Они снова потанцевали вместе, а потом она схватила его за руку, и, прежде чем он сообразил, что она задумала, они уже попрощались с хозяевами и мчались куда-то в лимузине Элинор.

— Эта машина тринадцатого года — можешь себе представить, что ездил бы на четырехлетней колымаге до войны?

— Жесточайшая нужда, — иронически усмехнулся он. — Элинор, я хочу поговорить с тобой…

— А я — с тобой. Затем-то я тебя и увезла. Где ты живешь?

— У своих.

— Что ж, тогда поедем на вашу старую квартиру на Гроув-стрит. Она же все еще твоя?

Не дожидаясь ответа, она назвала шоферу адрес и, откинувшись на подушки в углу салона, улыбнулась своему спутнику.

— Зачем, Элинор? Мы не можем там… разговаривать…

— Там прибирают? — перебила она его.

— Раз в месяц, кажется, но…

— Этого достаточно. В самом деле, очень некстати, когда по всей комнате валяется одежда, как это обычно бывает в холостяцких берлогах. Мы с Гертрудой Эванс были на отвальной у полковника Хотсейна, так там прямо на полу посреди комнаты я заметила — э-э, кошмар — всякие предметы туалета, а поскольку мы пришли первыми, то нам…

— Элинор, мне это неприятно, — решительно оборвал ее Клэй.

— Я знаю, что неприятно. Вот потому-то мы и едем к тебе на квартиру, чтобы поговорить. Господи, неужели ты думаешь, что кого-то сегодня волнует, где именно разговаривать, если только это не телеграфная вышка и не причал у моря?

Автомобиль остановился. Прежде чем он успел высказать очередное возражение, она вышла из машины и взбежала по ступенькам, объявив, что так и будет стоять и ждать, пока он не придет и не откроет дверь. Делать нечего, он пошел следом и, поднимаясь по ступенькам, слышал, как она тихо смеется над ним в темноте.

Он рывком распахнул дверь и нащупал выключатель. Вспыхнула лампа, осветив две неподвижно застывшие фигуры. На столе стояла фотография Дика — тот самый Дик, каким они видели его в последний раз, — мудрый и ироничный, в гражданской одежде. Элинор пошевелилась первой. Она стремительно прошла по комнате, сметая пыль подолом шелкового платья, и, облокотившись на стол, мягко произнесла:

— Бедный мой благородный красавец, никто не мог устоять перед тобой. — Она посмотрела на Клэя. — Душа у Дика не была слишком-то велика, такая — маленькая душа. Вечность его никогда не заботила, да и знал ли он о ней? Сомневаюсь. Но он был так обаятелен, так — о, так великолепно сложен, огненная шевелюра, карие глаза… — Ее голос потух, и она медленно опустилась на софу напротив камина. — Разожги огонь и иди сюда — ты обнимешь меня, и мы поговорим.

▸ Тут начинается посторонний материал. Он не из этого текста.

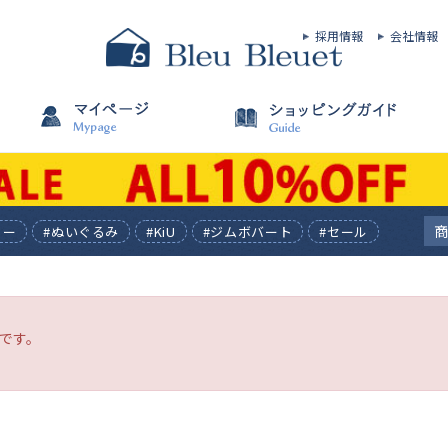
採用情報
会社情報
ィー
#ぬいぐるみ
#KiU
#ジムボバート
#セール
です。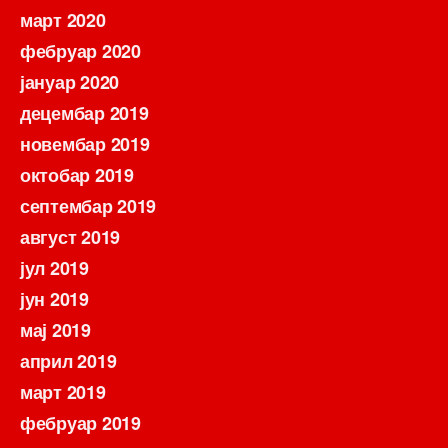
март 2020
фебруар 2020
јануар 2020
децембар 2019
новембар 2019
октобар 2019
септембар 2019
август 2019
јул 2019
јун 2019
мај 2019
април 2019
март 2019
фебруар 2019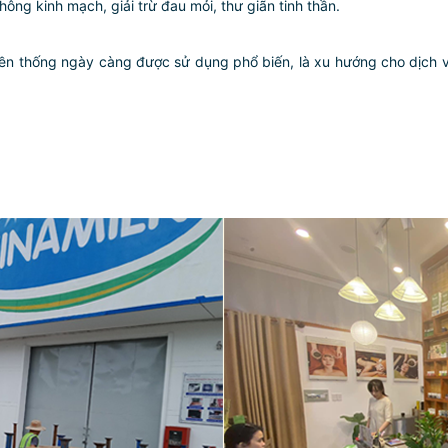
hông kinh mạch, giải trừ đau mỏi, thư giãn tinh thần.
 thống ngày càng được sử dụng phổ biến, là xu hướng cho dịch vụ 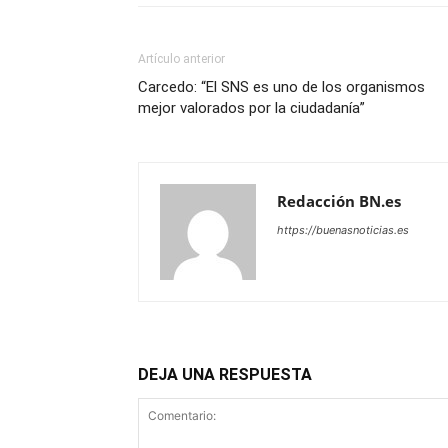
Artículo anterior
Carcedo: “El SNS es uno de los organismos
mejor valorados por la ciudadanía”
Redacción BN.es
https://buenasnoticias.es
DEJA UNA RESPUESTA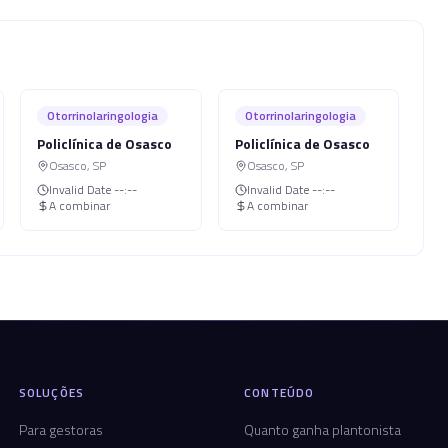
Otorrinolaringologia
Otorrinolaringologia
Policlínica de Osasco
Policlínica de Osasco
Osasco
,
SP
Osasco
,
SP
Invalid Date
--:--
Invalid Date
--:--
A combinar
A combinar
SOLUÇÕES
CONTEÚDO
Para gestoras
Quanto ganha plantonista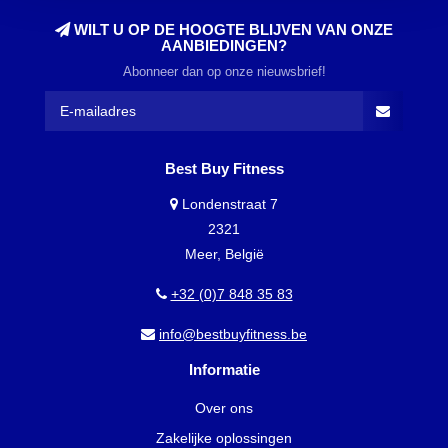
WILT U OP DE HOOGTE BLIJVEN VAN ONZE
AANBIEDINGEN?
Abonneer dan op onze nieuwsbrief!
Best Buy Fitness
Londenstraat 7
2321
Meer, België
+32 (0)7 848 35 83
info@bestbuyfitness.be
Informatie
Over ons
Zakelijke oplossingen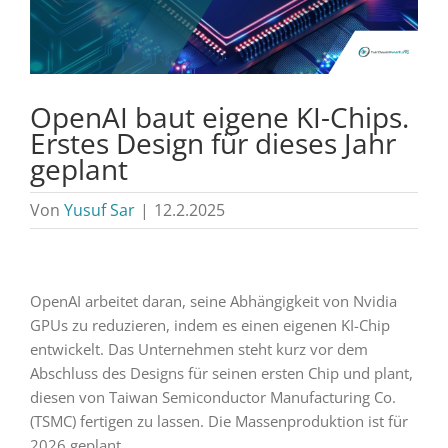
OpenAI baut eigene KI-Chips.
Erstes Design für dieses Jahr
geplant
Von
Yusuf Sar
|
12.2.2025
OpenAI arbeitet daran, seine Abhängigkeit von Nvidia
GPUs zu reduzieren, indem es einen eigenen KI-Chip
entwickelt. Das Unternehmen steht kurz vor dem
Abschluss des Designs für seinen ersten Chip und plant,
diesen von Taiwan Semiconductor Manufacturing Co.
(TSMC) fertigen zu lassen. Die Massenproduktion ist für
2026 geplant.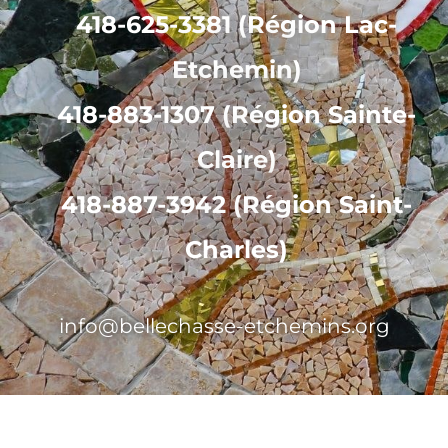
418-625-3381 (Région Lac-
Etchemin)
418-883-1307 (Région Sainte-
Claire)
418-887-3942 (Région Saint-
Charles)
info@bellechasse-etchemins.org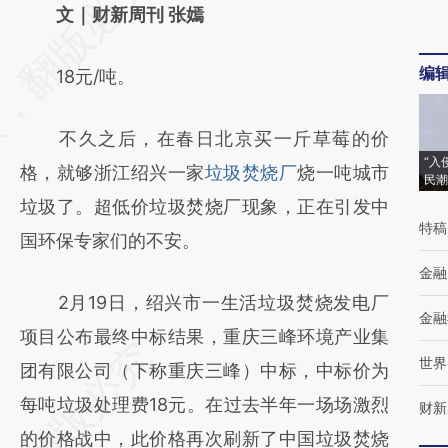
AI基于财新文章
文｜财新周刊 张嫣
[https://a.caixin.com/0R1ZwoNR]
编
18元/吨。
(https://a.caixin.com/0R1ZwoNR)提炼总结
而成，可能与原文真实意图存在偏差。不代表
不久之后，在春日北京买一斤草莓的价
财新观点和立场。推荐点击链接阅读原文细致
“入
格，就够浙江绍兴一家
垃圾焚烧厂
烧一吨城市
民潮
比对和校验。
垃圾了。超低价垃圾焚烧厂现象，正在引发中
特稿
国环保专家们的不安。
金融
2月19日，绍兴市一生活垃圾焚烧发电厂
金融
项目公布最终中标结果，重庆三峰环境产业集
世界
团有限公司（下称重庆三峰）中标，中标价为
每吨垃圾处理费18元。在过去半年一场场激烈
财新
的价格战中，此价格再次刷新了中国垃圾焚烧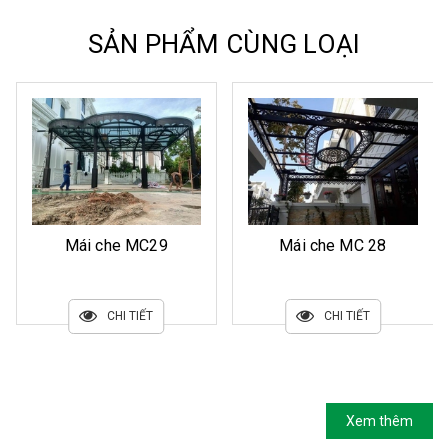
SẢN PHẨM CÙNG LOẠI
Mái che MC29
Mái che MC 28
CHI TIẾT
CHI TIẾT
Xem thêm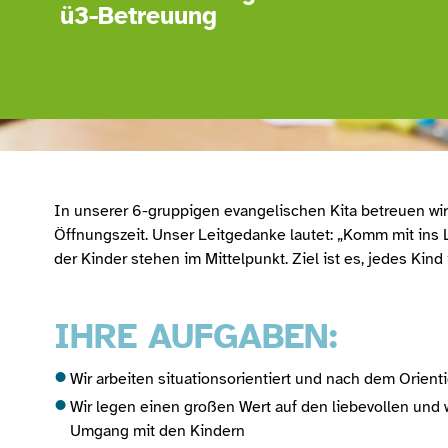
ü3-Betreuung
In unserer 6-gruppigen evangelischen Kita betreuen wir 
Öffnungszeit. Unser Leitgedanke lautet: „Komm mit ins Le
der Kinder stehen im Mittelpunkt. Ziel ist es, jedes Kin
IHRE AUFGABEN:
Wir arbeiten situationsorientiert und nach dem Orien
Wir legen einen großen Wert auf den liebevollen und
Umgang mit den Kindern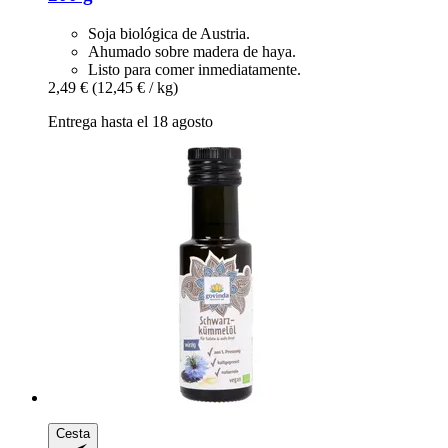
Soja biológica de Austria.
Ahumado sobre madera de haya.
Listo para comer inmediatamente.
2,49 €
(12,45 € / kg)
Entrega hasta el 18 agosto
Cesta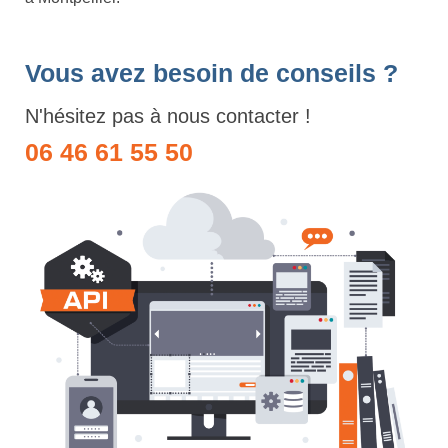
Vous avez besoin de conseils ?
N'hésitez pas à nous contacter !
06 46 61 55 50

Он покорно занялся поиском дров, а она сидела и болтала.

— Не стану изображать из себя хозяюшку и суетиться, пытаясь помочь, я слишком устала. Правда ведь, тебе со мной будет гораздо уютнее, если я просто буду сидеть и разговаривать?

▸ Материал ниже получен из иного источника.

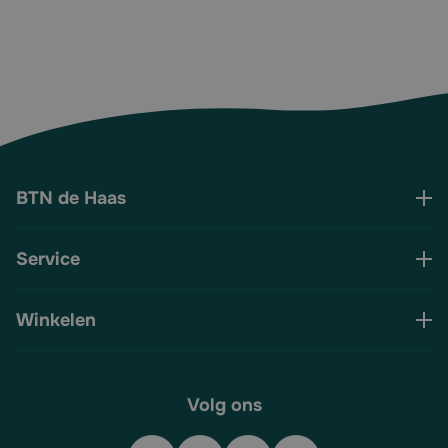
BTN de Haas
Service
Winkelen
Volg ons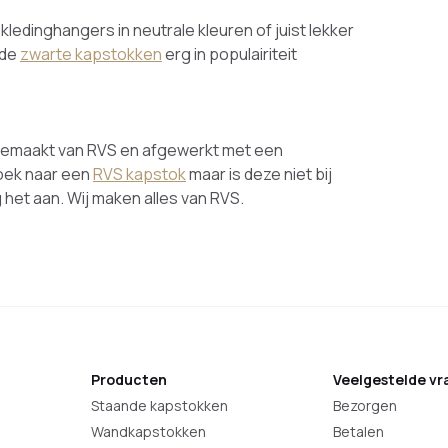
kledinghangers in neutrale kleuren of juist lekker
 de
zwarte kapstokken
erg in populairiteit
 gemaakt van RVS en afgewerkt met een
zoek naar een
RVS kapstok
maar is deze niet bij
het aan. Wij maken alles van RVS.
Producten
Veelgestelde vr
Staande kapstokken
Bezorgen
Wandkapstokken
Betalen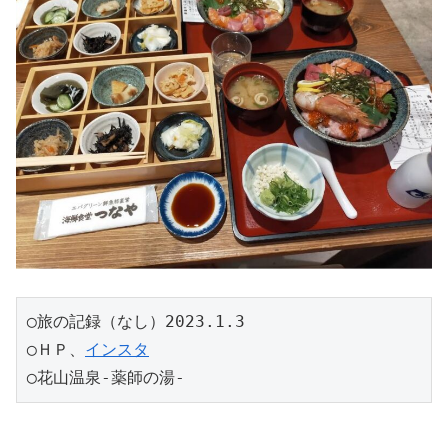
◯旅の記録（なし）2023.1.3
◯ＨＰ、
インスタ
◯花山温泉-薬師の湯-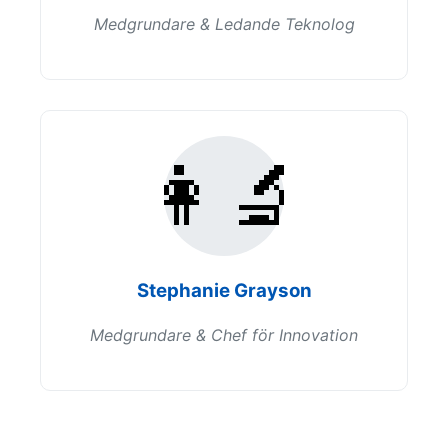
Medgrundare & Ledande Teknolog
👩‍🔬
Stephanie Grayson
Medgrundare & Chef för Innovation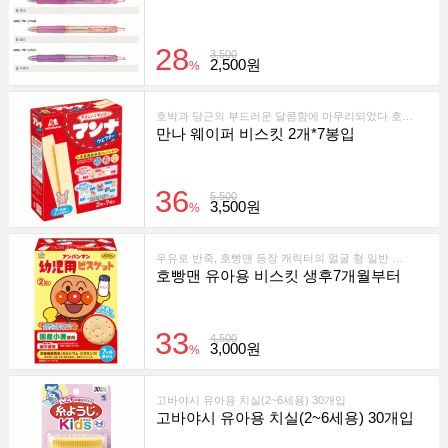
28
3,500
2,500원
%
호박과 당근의 부드러운 달콤함에 마무리되었다 호빵맨 등장 캐릭터의 모양 한마디 크기 비스킷입니다
만나 웨이퍼 비스킷 2개*7봉입
36
5,500
3,500원
%
우유로 반죽, 호빵맨 등장 캐릭터의 얼굴 형 일반 비스킷입니다
호빵맨 유아용 비스킷 생후7개월부터
33
4,500
3,000원
%
고바야시 유아용 치실(2~6세용) 30개입
고바야시 유아용 치실(2~6세용) 30개입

Он стоял на коленях у ее ног и возился с керосиновым бидоном.

— Просто поговорим об Англии. — Он посмотрел на нее снизу вверх и почувствовал, что голос у него охрип. — Немного о ней и о Шотландии — расскажи мне о милых провинциальных мелочах, которыми жили наши женщины, расскажи, чем ты сама жила, — закончил он неожиданно резко.

Элинор улыбнулась и опустилась на колени рядом с ним. Она чиркнула спичкой, подожгла края газетных страниц, торчащих между поленьями, и наклонилась, чтобы прочитать текст на медленно свивавшихся по углам опаленных листках:

— Четырнадцатого августа тысяча девятьсот пятнадцатого года. Воздушный налет цепеллина — ну вот… — слова исчезли, их слизали язычки пламени… моя сестренка — ты же помнишь Кэтрин, нашу златовласку Китти, помнишь, она еще чуточку шепелявила? Ее убило во время одного из таких налетов. Вместе с гувернанткой. Тем самым летом.

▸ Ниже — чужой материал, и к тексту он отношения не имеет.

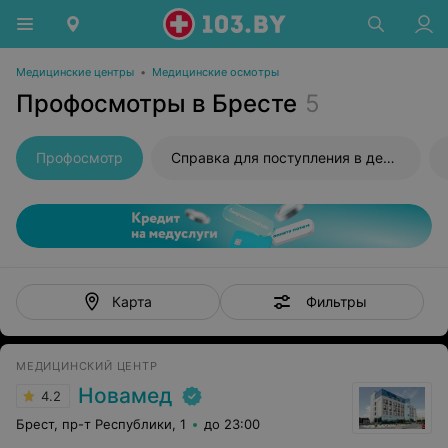
Медицинские центры
•
Медицинские осмотры
Профосмотры в Бресте
5
Профосмотр
Справка для поступления в детский сад
Фильтры
Карта
МЕДИЦИНСКИЙ ЦЕНТР
Новамед
4.2
Брест, пр-т Республики, 1
до 23:00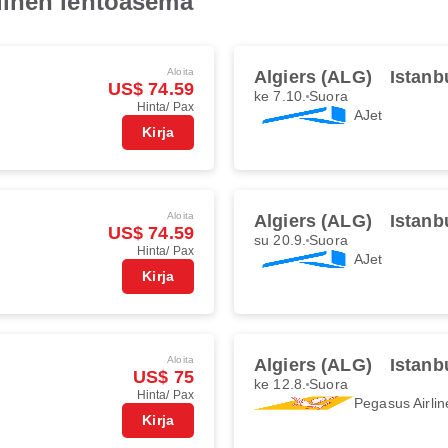
linen lentoasema
Aloita
Algiers (ALG)
Istanb
US$ 74.59
ke 7.10.
Suora
Hinta/ Pax
AJet
Kirja
Aloita
Algiers (ALG)
Istanb
US$ 74.59
su 20.9.
Suora
Hinta/ Pax
AJet
Kirja
Aloita
Algiers (ALG)
Istanb
US$ 75
ke 12.8.
Suora
Hinta/ Pax
Pegasus Airlin
Kirja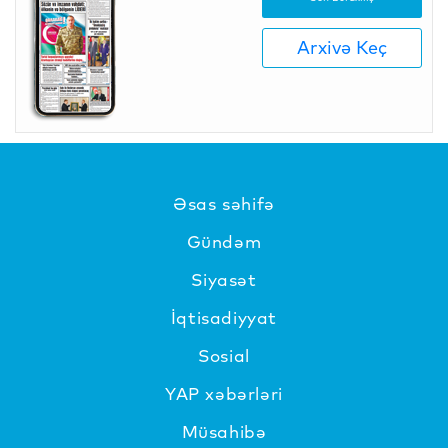
Arxivə Keç
Əsas səhifə
Gündəm
Siyasət
İqtisadiyyat
Sosial
YAP xəbərləri
Müsahibə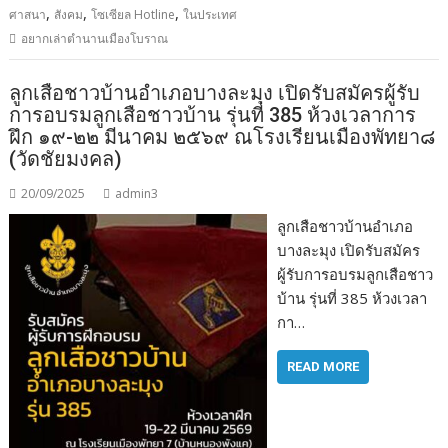
,
,
,
ศาสนา
สังคม
โซเซียล Hotline
ในประเทศ
อยากเล่าตำนานเมืองโบราณ
ลูกเสือชาวบ้านอำเภอบางละมุง เปิดรับสมัครผู้รับ
การอบรมลูกเสือชาวบ้าน รุ่นที่ 385 ห้วงเวลาการ
ฝึก ๑๙-๒๒ มีนาคม ๒๕๖๙ ณโรงเรียนเมืองพัทยา๘
(วัดชัยมงคล)
20/09/2025
admin3
ลูกเสือชาวบ้านอำเภอ
บางละมุง เปิดรับสมัคร
ผู้รับการอบรมลูกเสือชาว
บ้าน รุ่นที่ 385 ห้วงเวลา
กา…
READ MORE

— Маленькая Китти, — печально сказал он, — я знал, что много детей погибло, очень много, но не знал, что и она тоже.

Он словно был далеко отсюда, лицо его будто окаменело. Элинор спохватилась и попыталась перевести разговор на другую тему.

— Да, много. Но не будем сегодня о смерти. Мы же хотим притвориться, что счастливы. Как ты не понимаешь? — Она укоризненно похлопала его по колену. — Мы ведь счастливы! На самом деле! Почему ты сегодня был таким капризным? Ты ведь сентиментален, да?

Он по-прежнему сидел, уставившись в огонь отсутствующим взглядом, но этот вопрос вывел его из оцепенения.

— Сегодня — можно сказать, что да — впервые в жизни. А ты, Элинор?

— Нет, я романтическая натура. Это огромная разница. Сентиментальный человек думает, что все будет длиться вечно, а романтик надеется, что нет.

Он снова погрузился в забытье, и она поняла, что он ее почти не слышит.

— Прости, умоляю тебя, — попросила она и придвинулась к нему совсем близко. — Пожалуйста, будь паинькой и обними меня.

Он робко обнял ее, и она тихо рассмеялась. Клэй поспешно отдернул руку и, наклонившись к огню, сказал скороговоркой:

— Ради всего святого, можешь ты мне объяснить, зачем мы сюда пришли? Понимаешь ли ты, что это дом, где живут… жили холостяки, пока все до одного не отправились за ЛаМанш, чтобы стать сужеными красной вдове. Это может тебя скомпрометировать.

Она вцепилась в ремень у него на плече, рывком притянула его к себе, чтобы заглянуть прямо в его серые глаза.

— Клэй, Клэй, не надо! Только не эти ничтожные, убогие словечки, только не теперь! «Скомпрометировать»! Что значит это слово рядом со словами «жизнь», «любовь», «смерть» или «Англия»? «Скомпрометировать»! Клэй, да в наше время, я уверена, никто, кроме слуг, уже не помнит этого слова. — Она засмеялась. — Клэй, ты да наш дворецкий — только вы двое на всю Англию употребляете слово «компрометировать». Он всего неделю назад так же предупреждал мою горничную… Как странно… Клэй, взгляни на меня!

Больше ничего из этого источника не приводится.